HES ŞİRKETİ KÖYLÜLERE SİLAH SIKTI
HES şirketi ısrarla iş makinelerini kanyona sokmaya çalıştıysa da her defasında köylüler buna izin vermedi. Ahmetlerliler, kendilerini bekleyen tehlikenin farkına vardı; komşu köylerin, medyanın ve kamuoyunun desteğiyle kanyona sahip çıktı.
Bu süreçte şirket silahlı adamlarıyla köylülere silahla saldırıp üstlerine iş makineleri de sürünce Ahmetlerliler kanyonda HES Çadırı kurdular ve nöbete başladılar. 2013’te büyük sosyal olaylara sahne olan kanyonda, köylüler, şirketin adamları tarafından dört kere silahlı saldırıya uğradılar, üstlerine iş makineleri sürüldü, coplandılar, biber gazı yediler, iş makinelerinin önüne yatan kadınları gördük, yaralandılar ama yılmadılar, tek yumruk oldular; yağmur çamur, sıcak soğuk demeden kanyonu beklediler ve şirketi kanyona sokmadılar.

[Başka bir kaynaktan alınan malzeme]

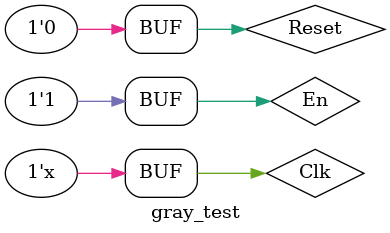
<source format=v>
`timescale 1ns / 1ps


module gray_test;

	// Inputs
	reg Clk;
	reg Reset;
	reg En;

	// Outputs
	wire [2:0] Output;
	wire Overflow;

	// Instantiate the Unit Under Test (UUT)
	gray uut (
		.Clk(Clk), 
		.Reset(Reset), 
		.En(En), 
		.Output(Output), 
		.Overflow(Overflow)
	);

	initial begin
		// Initialize Inputs
		Clk = 0;
		Reset = 0;
		En = 0;

		// Wait 100 ns for global reset to finish
        Reset = 1;
		#100;
        Reset = 0;
		// 第一次提交的问题：忘记了使能信号了
        En = 1;

		#10;
		En = 0;
		#10;
		En = 1;

		// Add stimulus here
        #28;
        Reset = 1;
        #4;
        Reset = 0;
	end
    
    always #2 begin
        Clk = ~Clk;
    end
      
endmodule


</source>
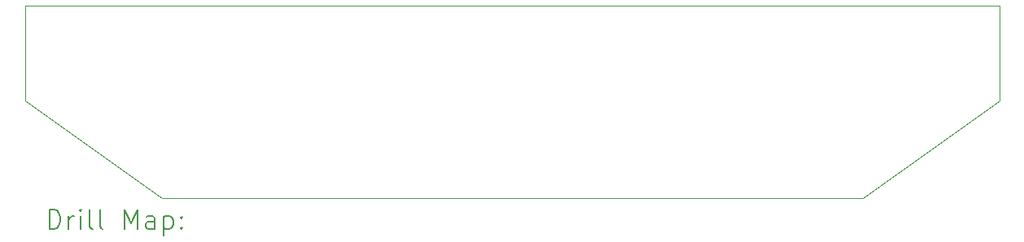
<source format=gbr>
%TF.GenerationSoftware,KiCad,Pcbnew,8.0.3*%
%TF.CreationDate,2024-06-22T11:38:50+02:00*%
%TF.ProjectId,z502rc2014,7a353032-7263-4323-9031-342e6b696361,rev?*%
%TF.SameCoordinates,Original*%
%TF.FileFunction,Drillmap*%
%TF.FilePolarity,Positive*%
%FSLAX45Y45*%
G04 Gerber Fmt 4.5, Leading zero omitted, Abs format (unit mm)*
G04 Created by KiCad (PCBNEW 8.0.3) date 2024-06-22 11:38:50*
%MOMM*%
%LPD*%
G01*
G04 APERTURE LIST*
%ADD10C,0.100000*%
%ADD11C,0.200000*%
G04 APERTURE END LIST*
D10*
X25882600Y-9398000D02*
X25882600Y-10388600D01*
X15748000Y-10388600D02*
X17170400Y-11404600D01*
X24460200Y-11404600D02*
X17170400Y-11404600D01*
X25882600Y-10388600D02*
X24460200Y-11404600D01*
X15748000Y-10388600D02*
X15748000Y-9398000D01*
X15748000Y-9398000D02*
X25882600Y-9398000D01*
D11*
X16003777Y-11721084D02*
X16003777Y-11521084D01*
X16003777Y-11521084D02*
X16051396Y-11521084D01*
X16051396Y-11521084D02*
X16079967Y-11530608D01*
X16079967Y-11530608D02*
X16099015Y-11549655D01*
X16099015Y-11549655D02*
X16108539Y-11568703D01*
X16108539Y-11568703D02*
X16118062Y-11606798D01*
X16118062Y-11606798D02*
X16118062Y-11635369D01*
X16118062Y-11635369D02*
X16108539Y-11673465D01*
X16108539Y-11673465D02*
X16099015Y-11692512D01*
X16099015Y-11692512D02*
X16079967Y-11711560D01*
X16079967Y-11711560D02*
X16051396Y-11721084D01*
X16051396Y-11721084D02*
X16003777Y-11721084D01*
X16203777Y-11721084D02*
X16203777Y-11587750D01*
X16203777Y-11625846D02*
X16213301Y-11606798D01*
X16213301Y-11606798D02*
X16222824Y-11597274D01*
X16222824Y-11597274D02*
X16241872Y-11587750D01*
X16241872Y-11587750D02*
X16260920Y-11587750D01*
X16327586Y-11721084D02*
X16327586Y-11587750D01*
X16327586Y-11521084D02*
X16318062Y-11530608D01*
X16318062Y-11530608D02*
X16327586Y-11540131D01*
X16327586Y-11540131D02*
X16337110Y-11530608D01*
X16337110Y-11530608D02*
X16327586Y-11521084D01*
X16327586Y-11521084D02*
X16327586Y-11540131D01*
X16451396Y-11721084D02*
X16432348Y-11711560D01*
X16432348Y-11711560D02*
X16422824Y-11692512D01*
X16422824Y-11692512D02*
X16422824Y-11521084D01*
X16556158Y-11721084D02*
X16537110Y-11711560D01*
X16537110Y-11711560D02*
X16527586Y-11692512D01*
X16527586Y-11692512D02*
X16527586Y-11521084D01*
X16784729Y-11721084D02*
X16784729Y-11521084D01*
X16784729Y-11521084D02*
X16851396Y-11663941D01*
X16851396Y-11663941D02*
X16918063Y-11521084D01*
X16918063Y-11521084D02*
X16918063Y-11721084D01*
X17099015Y-11721084D02*
X17099015Y-11616322D01*
X17099015Y-11616322D02*
X17089491Y-11597274D01*
X17089491Y-11597274D02*
X17070444Y-11587750D01*
X17070444Y-11587750D02*
X17032348Y-11587750D01*
X17032348Y-11587750D02*
X17013301Y-11597274D01*
X17099015Y-11711560D02*
X17079967Y-11721084D01*
X17079967Y-11721084D02*
X17032348Y-11721084D01*
X17032348Y-11721084D02*
X17013301Y-11711560D01*
X17013301Y-11711560D02*
X17003777Y-11692512D01*
X17003777Y-11692512D02*
X17003777Y-11673465D01*
X17003777Y-11673465D02*
X17013301Y-11654417D01*
X17013301Y-11654417D02*
X17032348Y-11644893D01*
X17032348Y-11644893D02*
X17079967Y-11644893D01*
X17079967Y-11644893D02*
X17099015Y-11635369D01*
X17194253Y-11587750D02*
X17194253Y-11787750D01*
X17194253Y-11597274D02*
X17213301Y-11587750D01*
X17213301Y-11587750D02*
X17251396Y-11587750D01*
X17251396Y-11587750D02*
X17270444Y-11597274D01*
X17270444Y-11597274D02*
X17279967Y-11606798D01*
X17279967Y-11606798D02*
X17289491Y-11625846D01*
X17289491Y-11625846D02*
X17289491Y-11682988D01*
X17289491Y-11682988D02*
X17279967Y-11702036D01*
X17279967Y-11702036D02*
X17270444Y-11711560D01*
X17270444Y-11711560D02*
X17251396Y-11721084D01*
X17251396Y-11721084D02*
X17213301Y-11721084D01*
X17213301Y-11721084D02*
X17194253Y-11711560D01*
X17375205Y-11702036D02*
X17384729Y-11711560D01*
X17384729Y-11711560D02*
X17375205Y-11721084D01*
X17375205Y-11721084D02*
X17365682Y-11711560D01*
X17365682Y-11711560D02*
X17375205Y-11702036D01*
X17375205Y-11702036D02*
X17375205Y-11721084D01*
X17375205Y-11597274D02*
X17384729Y-11606798D01*
X17384729Y-11606798D02*
X17375205Y-11616322D01*
X17375205Y-11616322D02*
X17365682Y-11606798D01*
X17365682Y-11606798D02*
X17375205Y-11597274D01*
X17375205Y-11597274D02*
X17375205Y-11616322D01*
M02*

</source>
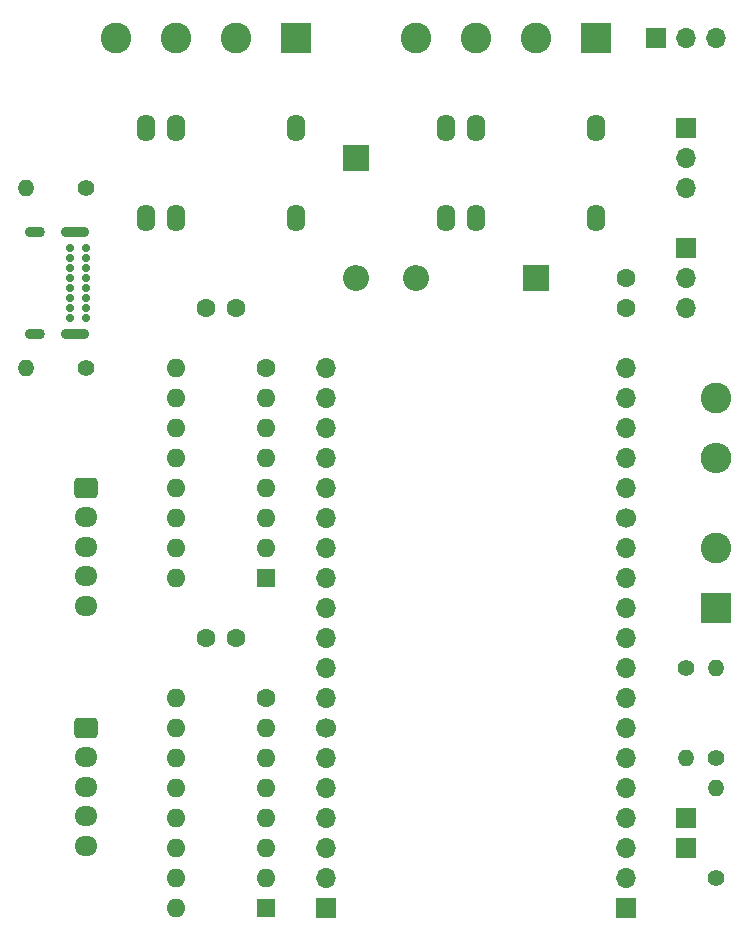
<source format=gts>
G04 #@! TF.GenerationSoftware,KiCad,Pcbnew,(6.0.4)*
G04 #@! TF.CreationDate,2023-04-21T08:00:34+02:00*
G04 #@! TF.ProjectId,XRTL_PCB,5852544c-5f50-4434-922e-6b696361645f,1.0*
G04 #@! TF.SameCoordinates,Original*
G04 #@! TF.FileFunction,Soldermask,Top*
G04 #@! TF.FilePolarity,Negative*
%FSLAX46Y46*%
G04 Gerber Fmt 4.6, Leading zero omitted, Abs format (unit mm)*
G04 Created by KiCad (PCBNEW (6.0.4)) date 2023-04-21 08:00:34*
%MOMM*%
%LPD*%
G01*
G04 APERTURE LIST*
G04 Aperture macros list*
%AMRoundRect*
0 Rectangle with rounded corners*
0 $1 Rounding radius*
0 $2 $3 $4 $5 $6 $7 $8 $9 X,Y pos of 4 corners*
0 Add a 4 corners polygon primitive as box body*
4,1,4,$2,$3,$4,$5,$6,$7,$8,$9,$2,$3,0*
0 Add four circle primitives for the rounded corners*
1,1,$1+$1,$2,$3*
1,1,$1+$1,$4,$5*
1,1,$1+$1,$6,$7*
1,1,$1+$1,$8,$9*
0 Add four rect primitives between the rounded corners*
20,1,$1+$1,$2,$3,$4,$5,0*
20,1,$1+$1,$4,$5,$6,$7,0*
20,1,$1+$1,$6,$7,$8,$9,0*
20,1,$1+$1,$8,$9,$2,$3,0*%
%AMHorizOval*
0 Thick line with rounded ends*
0 $1 width*
0 $2 $3 position (X,Y) of the first rounded end (center of the circle)*
0 $4 $5 position (X,Y) of the second rounded end (center of the circle)*
0 Add line between two ends*
20,1,$1,$2,$3,$4,$5,0*
0 Add two circle primitives to create the rounded ends*
1,1,$1,$2,$3*
1,1,$1,$4,$5*%
G04 Aperture macros list end*
%ADD10R,2.600000X2.600000*%
%ADD11C,2.600000*%
%ADD12C,1.400000*%
%ADD13O,1.400000X1.400000*%
%ADD14R,1.700000X1.700000*%
%ADD15C,1.600000*%
%ADD16O,1.600000X2.300000*%
%ADD17R,1.600000X1.600000*%
%ADD18O,1.600000X1.600000*%
%ADD19HorizOval,1.600000X0.000000X0.000000X0.000000X0.000000X0*%
%ADD20O,1.700000X1.700000*%
%ADD21HorizOval,1.700000X0.000000X0.000000X0.000000X0.000000X0*%
%ADD22RoundRect,0.250000X-0.725000X0.600000X-0.725000X-0.600000X0.725000X-0.600000X0.725000X0.600000X0*%
%ADD23O,1.950000X1.700000*%
%ADD24R,2.200000X2.200000*%
%ADD25O,2.200000X2.200000*%
%ADD26O,2.600000X2.600000*%
%ADD27C,0.700000*%
%ADD28O,1.700000X0.900000*%
%ADD29O,2.400000X0.900000*%
G04 APERTURE END LIST*
D10*
X124460000Y-53340000D03*
D11*
X119380000Y-53340000D03*
X114300000Y-53340000D03*
X109220000Y-53340000D03*
D12*
X81280000Y-81280000D03*
D13*
X76200000Y-81280000D03*
D14*
X132080000Y-121920000D03*
D15*
X127000000Y-76200000D03*
X127000000Y-73700000D03*
D16*
X99060000Y-60960000D03*
X88900000Y-60960000D03*
X86360000Y-60960000D03*
X86360000Y-68580000D03*
X88900000Y-68580000D03*
X99060000Y-68580000D03*
X124460000Y-60960000D03*
X114300000Y-60960000D03*
X111760000Y-60960000D03*
X111760000Y-68580000D03*
X114300000Y-68580000D03*
X124460000Y-68580000D03*
D17*
X96520000Y-99060000D03*
D18*
X96520000Y-96520000D03*
X96520000Y-93980000D03*
X96520000Y-91440000D03*
X96520000Y-88900000D03*
X96520000Y-86360000D03*
X96520000Y-83820000D03*
D19*
X96520000Y-81280000D03*
D18*
X88900000Y-81280000D03*
X88900000Y-83820000D03*
X88900000Y-86360000D03*
X88900000Y-88900000D03*
X88900000Y-91440000D03*
X88900000Y-93980000D03*
X88900000Y-96520000D03*
X88900000Y-99060000D03*
D14*
X127000000Y-127000000D03*
D20*
X127000000Y-124460000D03*
X127000000Y-121920000D03*
X127000000Y-119380000D03*
X127000000Y-116840000D03*
X127000000Y-114300000D03*
X127000000Y-111760000D03*
X127000000Y-109220000D03*
X127000000Y-106680000D03*
X127000000Y-104140000D03*
X127000000Y-101600000D03*
X127000000Y-99060000D03*
X127000000Y-96520000D03*
D21*
X127000000Y-93980000D03*
D20*
X127000000Y-91440000D03*
X127000000Y-88900000D03*
X127000000Y-86360000D03*
X127000000Y-83820000D03*
X127000000Y-81280000D03*
D12*
X132080000Y-106680000D03*
D13*
X132080000Y-114300000D03*
D15*
X91440000Y-76200000D03*
X93940000Y-76200000D03*
D12*
X81280000Y-66040000D03*
D13*
X76200000Y-66040000D03*
D17*
X96520000Y-127000000D03*
D18*
X96520000Y-124460000D03*
X96520000Y-121920000D03*
X96520000Y-119380000D03*
X96520000Y-116840000D03*
X96520000Y-114300000D03*
X96520000Y-111760000D03*
D19*
X96520000Y-109220000D03*
D18*
X88900000Y-109220000D03*
X88900000Y-111760000D03*
X88900000Y-114300000D03*
X88900000Y-116840000D03*
X88900000Y-119380000D03*
X88900000Y-121920000D03*
X88900000Y-124460000D03*
X88900000Y-127000000D03*
D22*
X81280000Y-111760000D03*
D23*
X81280000Y-114260000D03*
X81280000Y-116760000D03*
X81280000Y-119260000D03*
X81280000Y-121760000D03*
D12*
X134620000Y-124460000D03*
D13*
X134620000Y-116840000D03*
D14*
X101600000Y-127000000D03*
D20*
X101600000Y-124460000D03*
X101600000Y-121920000D03*
X101600000Y-119380000D03*
X101600000Y-116840000D03*
X101600000Y-114300000D03*
D21*
X101600000Y-111760000D03*
D20*
X101600000Y-109220000D03*
X101600000Y-106680000D03*
X101600000Y-104140000D03*
X101600000Y-101600000D03*
X101600000Y-99060000D03*
X101600000Y-96520000D03*
X101600000Y-93980000D03*
X101600000Y-91440000D03*
X101600000Y-88900000D03*
X101600000Y-86360000D03*
X101600000Y-83820000D03*
X101600000Y-81280000D03*
D14*
X132080000Y-60960000D03*
D20*
X132080000Y-63500000D03*
X132080000Y-66040000D03*
D24*
X119380000Y-73660000D03*
D25*
X109220000Y-73660000D03*
D22*
X81280000Y-91440000D03*
D23*
X81280000Y-93940000D03*
X81280000Y-96440000D03*
X81280000Y-98940000D03*
X81280000Y-101440000D03*
D14*
X132080000Y-119380000D03*
D15*
X91440000Y-104140000D03*
X93940000Y-104140000D03*
D26*
X134620000Y-88900000D03*
D11*
X134620000Y-83820000D03*
D24*
X104140000Y-63500000D03*
D25*
X104140000Y-73660000D03*
D10*
X134620000Y-101600000D03*
D11*
X134620000Y-96520000D03*
D14*
X132080000Y-71120000D03*
D20*
X132080000Y-73660000D03*
X132080000Y-76200000D03*
D14*
X129540000Y-53340000D03*
D20*
X132080000Y-53340000D03*
X134620000Y-53340000D03*
D10*
X99060000Y-53340000D03*
D11*
X93980000Y-53340000D03*
X88900000Y-53340000D03*
X83820000Y-53340000D03*
D27*
X81280000Y-71120000D03*
X81280000Y-71970000D03*
X81280000Y-72820000D03*
X81280000Y-73670000D03*
X81280000Y-74520000D03*
X81280000Y-75370000D03*
X81280000Y-76220000D03*
X81280000Y-77070000D03*
X79930000Y-77070000D03*
X79930000Y-76220000D03*
X79930000Y-75370000D03*
X79930000Y-74520000D03*
X79930000Y-73670000D03*
X79930000Y-72820000D03*
X79930000Y-71970000D03*
X79930000Y-71120000D03*
D28*
X76920000Y-78420000D03*
D29*
X80300000Y-78420000D03*
X80300000Y-69770000D03*
D28*
X76920000Y-69770000D03*
D12*
X134620000Y-114300000D03*
D13*
X134620000Y-106680000D03*
M02*

</source>
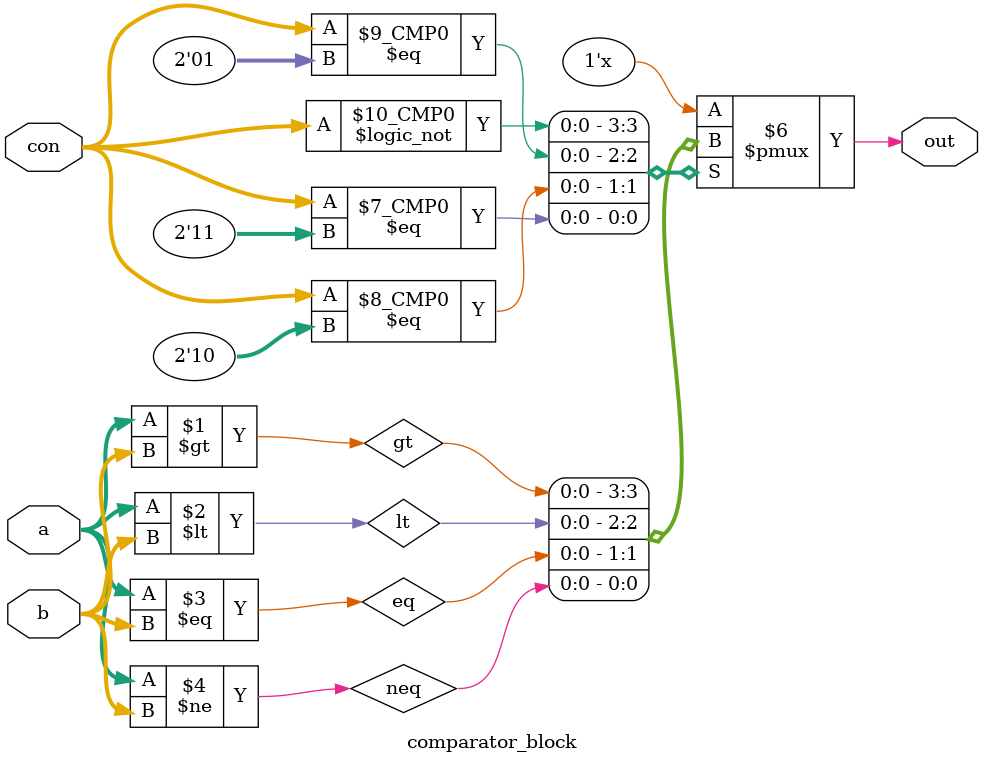
<source format=v>
module comparator_block(input [31:0] a, b,  // Inputs
                        input [1:0] con,  // Condition code (0: Greater than, 1: Less than, 2: Equal, 3: Not equal)
                        output reg out);  // Comparator block output

  assign gt = (a > b);
  assign lt = (a < b);
  assign eq = (a == b);
  assign neq = (a != b);

  always @(*)
  begin
    case (con)
      2'b00: out = gt;
      2'b01: out = lt;
      2'b10: out = eq;
      2'b11: out = neq;
      default: out = 1'b0;
    endcase
  end

endmodule

</source>
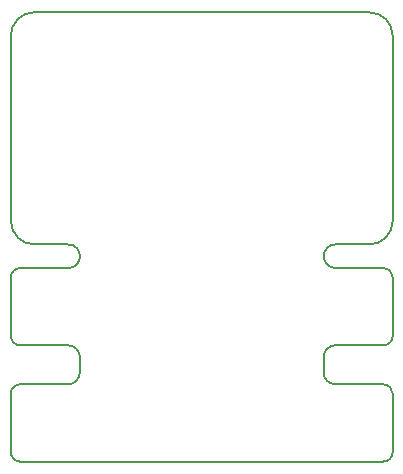
<source format=gbp>
G04*
G04 #@! TF.GenerationSoftware,Altium Limited,Altium Designer,21.5.1 (32)*
G04*
G04 Layer_Color=128*
%FSAX25Y25*%
%MOIN*%
G70*
G04*
G04 #@! TF.SameCoordinates,E145FAAA-776B-438C-AE4F-039C15631CA5*
G04*
G04*
G04 #@! TF.FilePolarity,Positive*
G04*
G01*
G75*
%ADD13C,0.00787*%
D13*
X-0063660Y0003150D02*
G03*
X-0060510Y-0000000I0003145J-0000004D01*
G01*
X0063660Y0141890D02*
G03*
X0055785Y0149764I-0007874J0000000D01*
G01*
X-0040628Y0034803D02*
G03*
X-0044565Y0038740I-0003937J-0000000D01*
G01*
X0055785Y0072366D02*
G03*
X0063660Y0080240I-0000003J0007877D01*
G01*
X-0060510Y0025748D02*
G03*
X-0063660Y0022598I-0000004J-0003145D01*
G01*
X0040628Y0029687D02*
G03*
X0044565Y0025748I0003939J0000000D01*
G01*
X-0044565Y0064488D02*
G03*
X-0044565Y0072366I-0000002J0003939D01*
G01*
X0060510Y0038740D02*
G03*
X0063660Y0041890I0000004J0003145D01*
G01*
X0044569Y0072366D02*
G03*
X0044565Y0064488I-0000002J-0003939D01*
G01*
X-0063656Y0080240D02*
G03*
X-0055782Y0072366I0007877J0000003D01*
G01*
X-0060510Y0064488D02*
G03*
X-0063660Y0061339I-0000004J-0003145D01*
G01*
X-0044565Y0025748D02*
G03*
X-0040628Y0029687I-0000002J0003939D01*
G01*
X0060510Y0000000D02*
G03*
X0063660Y0003150I0000004J0003145D01*
G01*
X0044565Y0038740D02*
G03*
X0040628Y0034803I0000000J-0003937D01*
G01*
X-0055782Y0149764D02*
G03*
X-0063656Y0141890I0000000J-0007874D01*
G01*
X-0063660Y0041890D02*
G03*
X-0060510Y0038740I0003145J-0000004D01*
G01*
X0063660Y0061339D02*
G03*
X0060510Y0064488I-0003145J0000004D01*
G01*
X0063660Y0022598D02*
G03*
X0060510Y0025748I-0003145J0000004D01*
G01*
X-0063660Y0041890D02*
Y0061339D01*
X0044569Y0072366D02*
X0055785D01*
X0063660Y0003150D02*
Y0022598D01*
X-0060510Y0038740D02*
X-0044565D01*
X0063660Y0080240D02*
Y0141890D01*
X0044565Y0025748D02*
X0060510D01*
X-0055782Y0149764D02*
X0055785D01*
X-0040628Y0029687D02*
Y0034803D01*
X0040628Y0029687D02*
Y0034803D01*
X-0063656Y0080240D02*
Y0141890D01*
X-0060510Y0025748D02*
X-0044565D01*
X0044565Y0038740D02*
X0060510D01*
X-0055782Y0072366D02*
X-0044565D01*
X-0063660Y0003150D02*
Y0022598D01*
X0063660Y0041890D02*
Y0061339D01*
X-0060510Y0064488D02*
X-0044565D01*
X0044565D02*
X0060510D01*
X-0060510Y0000000D02*
X0060510D01*
M02*

</source>
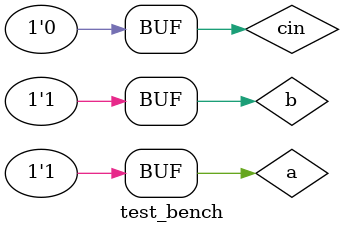
<source format=v>
module halfadder(
input a,
input b,
output s,
output c
);
xor x1(s,a,b);
and a1(c,a,b);
endmodule

module fulladder(a,b,cin,cout,sum);
input a,b,cin;
output cout,sum;
wire c,s,c2;
halfadder h1(a,b,s,c);
halfadder h2(s,cin,sum,c2);
or o1(cout,c,c2);
endmodule

module test_bench();
reg a,b,cin;
wire s,cout;
fulladder f1(a,b,cin,cout,sum);
//halfadder h1(.x(a),.y(b),.sum(s),.carry(c));
initial
begin
a=0;b=0;cin=0;
#10
a=0;b=1;
#10
a=1;b=0;
#10
a=1;b=1;
end
initial
begin
	$monitor("A=%b B=%b Cin=%b  C=%b S=%b \n",a,b,cin,cout,sum);
end
endmodule

</source>
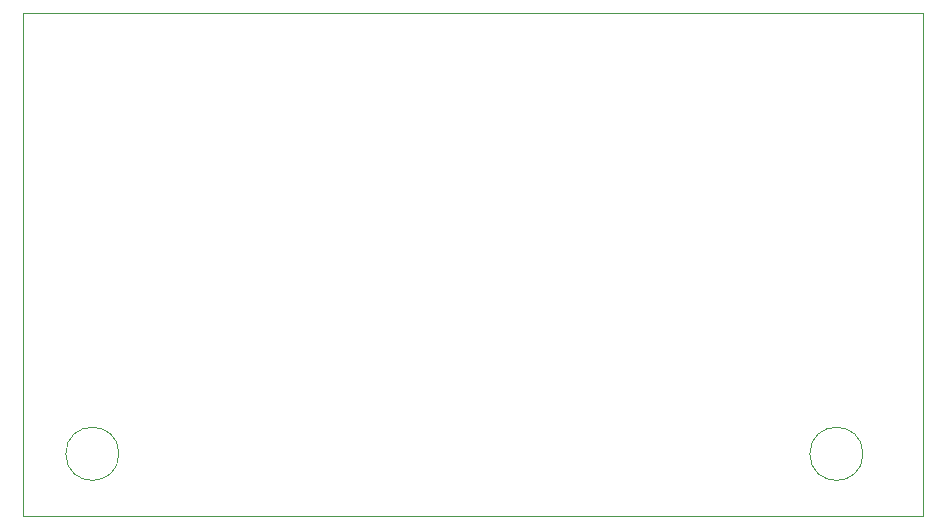
<source format=gbr>
G04 #@! TF.GenerationSoftware,KiCad,Pcbnew,5.1.4-e60b266~84~ubuntu18.04.1*
G04 #@! TF.CreationDate,2019-10-02T13:36:21-06:00*
G04 #@! TF.ProjectId,Star Tracker,53746172-2054-4726-9163-6b65722e6b69,rev?*
G04 #@! TF.SameCoordinates,Original*
G04 #@! TF.FileFunction,Profile,NP*
%FSLAX46Y46*%
G04 Gerber Fmt 4.6, Leading zero omitted, Abs format (unit mm)*
G04 Created by KiCad (PCBNEW 5.1.4-e60b266~84~ubuntu18.04.1) date 2019-10-02 13:36:21*
%MOMM*%
%LPD*%
G04 APERTURE LIST*
%ADD10C,0.100000*%
G04 APERTURE END LIST*
D10*
X112250000Y-90000000D02*
G75*
G03X112250000Y-90000000I-2250000J0D01*
G01*
X175250000Y-90000000D02*
G75*
G03X175250000Y-90000000I-2250000J0D01*
G01*
X104140000Y-95250000D02*
X104140000Y-52705000D01*
X180340000Y-95250000D02*
X104140000Y-95250000D01*
X180340000Y-52705000D02*
X180340000Y-95250000D01*
X104140000Y-52705000D02*
X180340000Y-52705000D01*
M02*

</source>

Köylüler nöbete başlayınca kanyona büyük bir Jandarma birliği geldi. Başlangıçta Jandarma komutanları şirkete destek görüntüleri vererek köylüye karşı sert tavır takındılar. Ancak köylüler Jandarmanın şirkete verdiği gizli desteği deşifre edince Jandarma tavır değiştirdi, doğrudan müdahale etmedi ve sadece kanyona gizlice sokulan iş makinesini korumak için bekleme görevi yaptı. Jandarmanın şirketten yana tavır alması köylülerin gönlündeki asker sevgisine gölge düşürünce biz de “Kimsenin, halkın askerine olan güvenini bir şirket adına kaybettirmeye hakkı yok” dedik. İşte bu bir kırılma noktası oldu. Asker tarafsızlaştı; zamanla köylünün haklılığı ve kararlılığı herkesi ve doğal olarak da resmi makamları daha ciddi düşünmeye sevk etti.
-
Kanyondaki olaylar sırasında köylülerden biri: “Biz Antalya’nın zencileriyiz” diye haykırmıştı. Bu bir sahipsizlik duygusu, hayal kırıklığı ve güvensizlikti.
-
Bir başkası; “Burası bizim Çanakkale’miz” dedi; bu inançtı.
-
Diğeri; “Hepimizi öldürün de tarihe geçin” diye bağırdı; bu kararlılıktı.
-
“İkinci Kurtuluş Savaşımız” diyen de oldu, bu umuttu.
-
Kulağımla duydum; “Bu HES için 30 yıldır konuşmadığım adamlarla barıştım” diyenler de vardı. Bu da birlik ve dayanışmaydı.